South Court Auditorium
Eisenhower Executive Office Building
12:29 P.M. EST
THE PRESIDENT: Good afternoon. I just had an opportunity to catch up with two small-business owners I met on the road in the last couple weeks. And the first was a very entrepreneurial woman named Pilar Guzman Zavala, and she’s in Florida, Miami. And Tim Eichinger, who is in Wisconsin. They have different businesses and live in different places, but both shared the same message with me when I spoke to them on the road, and that was American small businesses are hurting and hurting badly, and they need help now. And it’s in all of our interests to make sure they get the help now.

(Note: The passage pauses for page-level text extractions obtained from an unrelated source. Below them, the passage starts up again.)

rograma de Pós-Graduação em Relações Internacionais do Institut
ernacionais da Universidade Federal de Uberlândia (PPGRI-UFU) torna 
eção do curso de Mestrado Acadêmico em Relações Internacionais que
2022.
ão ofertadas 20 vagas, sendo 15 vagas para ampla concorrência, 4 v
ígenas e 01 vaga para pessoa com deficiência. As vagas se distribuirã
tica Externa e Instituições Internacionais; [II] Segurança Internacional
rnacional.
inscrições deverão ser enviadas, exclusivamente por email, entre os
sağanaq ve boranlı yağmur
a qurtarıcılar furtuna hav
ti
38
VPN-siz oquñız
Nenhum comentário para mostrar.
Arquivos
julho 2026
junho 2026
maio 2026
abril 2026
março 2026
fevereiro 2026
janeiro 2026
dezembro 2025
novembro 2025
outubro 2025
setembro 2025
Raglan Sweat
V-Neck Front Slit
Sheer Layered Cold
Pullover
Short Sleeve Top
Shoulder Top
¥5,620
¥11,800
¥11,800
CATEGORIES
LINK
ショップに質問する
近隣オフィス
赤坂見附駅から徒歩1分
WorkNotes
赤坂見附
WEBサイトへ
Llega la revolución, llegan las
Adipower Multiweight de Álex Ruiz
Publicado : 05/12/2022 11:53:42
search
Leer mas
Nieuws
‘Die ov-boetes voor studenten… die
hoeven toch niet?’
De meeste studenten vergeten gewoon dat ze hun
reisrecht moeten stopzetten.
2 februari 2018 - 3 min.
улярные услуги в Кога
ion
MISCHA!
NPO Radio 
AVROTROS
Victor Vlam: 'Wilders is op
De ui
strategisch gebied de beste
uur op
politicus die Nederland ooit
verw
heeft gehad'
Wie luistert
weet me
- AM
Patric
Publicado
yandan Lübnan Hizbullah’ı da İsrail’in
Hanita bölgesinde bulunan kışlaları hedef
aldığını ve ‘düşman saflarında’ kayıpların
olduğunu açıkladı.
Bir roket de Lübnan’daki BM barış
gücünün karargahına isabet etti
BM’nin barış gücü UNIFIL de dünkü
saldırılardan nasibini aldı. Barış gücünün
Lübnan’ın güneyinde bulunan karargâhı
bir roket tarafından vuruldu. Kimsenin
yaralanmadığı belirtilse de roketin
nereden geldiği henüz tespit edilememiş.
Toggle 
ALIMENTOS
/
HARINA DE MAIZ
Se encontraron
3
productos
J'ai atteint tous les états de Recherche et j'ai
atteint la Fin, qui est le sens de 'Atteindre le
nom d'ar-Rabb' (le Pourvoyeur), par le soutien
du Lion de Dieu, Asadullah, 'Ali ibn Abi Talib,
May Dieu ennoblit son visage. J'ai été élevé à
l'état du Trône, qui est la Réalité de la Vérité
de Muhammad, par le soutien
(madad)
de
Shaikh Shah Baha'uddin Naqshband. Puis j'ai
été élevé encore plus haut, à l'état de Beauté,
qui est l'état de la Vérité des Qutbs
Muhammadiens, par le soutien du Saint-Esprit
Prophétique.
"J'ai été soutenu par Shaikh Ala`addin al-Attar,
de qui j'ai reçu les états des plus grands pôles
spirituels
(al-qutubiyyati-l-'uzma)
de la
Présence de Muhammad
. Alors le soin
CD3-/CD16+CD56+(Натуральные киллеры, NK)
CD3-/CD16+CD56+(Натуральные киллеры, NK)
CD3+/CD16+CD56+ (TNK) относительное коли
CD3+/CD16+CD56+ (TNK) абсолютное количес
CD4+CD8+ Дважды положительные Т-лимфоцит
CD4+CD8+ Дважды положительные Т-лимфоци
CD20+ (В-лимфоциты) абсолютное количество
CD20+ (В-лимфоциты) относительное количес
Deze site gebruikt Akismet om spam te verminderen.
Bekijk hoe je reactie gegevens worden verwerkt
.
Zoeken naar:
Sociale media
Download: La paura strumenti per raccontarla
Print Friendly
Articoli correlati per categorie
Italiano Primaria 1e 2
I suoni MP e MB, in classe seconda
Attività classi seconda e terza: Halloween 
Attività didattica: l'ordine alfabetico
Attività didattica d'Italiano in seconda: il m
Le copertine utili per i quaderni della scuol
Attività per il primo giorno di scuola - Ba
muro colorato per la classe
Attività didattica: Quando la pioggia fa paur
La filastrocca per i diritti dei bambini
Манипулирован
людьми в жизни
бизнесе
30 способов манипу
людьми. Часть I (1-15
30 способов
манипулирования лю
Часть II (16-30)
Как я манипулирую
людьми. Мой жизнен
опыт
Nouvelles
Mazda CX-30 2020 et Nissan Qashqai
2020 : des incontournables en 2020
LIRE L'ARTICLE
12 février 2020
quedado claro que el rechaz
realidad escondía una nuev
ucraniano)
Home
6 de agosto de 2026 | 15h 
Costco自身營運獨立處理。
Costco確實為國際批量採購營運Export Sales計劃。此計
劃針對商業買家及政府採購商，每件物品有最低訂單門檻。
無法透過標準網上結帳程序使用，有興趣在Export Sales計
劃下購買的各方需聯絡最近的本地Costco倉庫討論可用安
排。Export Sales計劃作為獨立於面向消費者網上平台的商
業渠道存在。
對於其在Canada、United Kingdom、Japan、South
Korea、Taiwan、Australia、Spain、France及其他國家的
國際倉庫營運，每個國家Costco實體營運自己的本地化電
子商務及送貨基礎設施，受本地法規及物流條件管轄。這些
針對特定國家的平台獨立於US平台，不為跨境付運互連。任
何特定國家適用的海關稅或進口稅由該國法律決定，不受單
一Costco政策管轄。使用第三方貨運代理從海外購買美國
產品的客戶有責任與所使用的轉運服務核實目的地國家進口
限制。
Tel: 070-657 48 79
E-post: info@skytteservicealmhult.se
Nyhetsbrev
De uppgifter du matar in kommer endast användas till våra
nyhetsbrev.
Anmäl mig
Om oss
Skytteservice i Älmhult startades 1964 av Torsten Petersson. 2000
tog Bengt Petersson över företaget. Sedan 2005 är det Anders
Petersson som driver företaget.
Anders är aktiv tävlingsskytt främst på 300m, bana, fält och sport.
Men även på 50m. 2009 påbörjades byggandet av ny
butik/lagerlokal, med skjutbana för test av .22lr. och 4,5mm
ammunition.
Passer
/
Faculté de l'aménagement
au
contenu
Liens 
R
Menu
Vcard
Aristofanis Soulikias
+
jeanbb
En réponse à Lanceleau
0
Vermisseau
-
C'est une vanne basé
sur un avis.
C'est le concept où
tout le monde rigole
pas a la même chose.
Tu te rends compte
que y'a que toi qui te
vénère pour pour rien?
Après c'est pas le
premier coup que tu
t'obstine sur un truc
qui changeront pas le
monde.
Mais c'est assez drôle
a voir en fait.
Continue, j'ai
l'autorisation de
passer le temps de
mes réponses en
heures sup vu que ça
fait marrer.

Small businesses are the engines of our economic progress; they’re the glue and the heart and soul of our communities. But they’re getting crushed. Since the beginning of this pandemic, 400,000 small businesses have closed — 400,000 — and millions more are hanging by a thread.
It’s hurting black, Latino, and Asian American communities the hardest. Walk down any Main Street and you see it: empty storefronts, goodbye signs hanging in the windows. Maybe it’s the pizza place you used to take your family to dinner, or the hardware store that always had the tool you needed. It’s mom-and-pop shop that’s sponsored by — that is supported by the community, and then, in turn, they support the community. They sponsor a Little League team; the barber shop with the first dollar bill that he or she earned is still taped to the wall, along with a picture of the kids who are now in college.
These small businesses — not the ones with 500 employees, but these small businesses that, with a handful of folks, they are 90 percent of the businesses in America. But when the Paycheck Protection Program was passed, a lot of these mom-and-pop business just got muscled out of the way by bigger companies who jumped in front of the line.
And I want to be clear: The Paycheck Protection Program is a bipartisan effort; Democrats and Republicans helped pass it. But Democrats and Republicans have also voiced concerns about improving it. With their input, that’s what we’re doing in our administration: improving it.
In the last month, we’ve increased the share of funding for small businesses with fewer than 10 employees by nearly 60 percent. For businesses in rural communities, the share of funding is up nearly 30 percent since we came to office. And the share of funding distributed through banks that traditionally help minority-owned businesses is up more than 40 percent.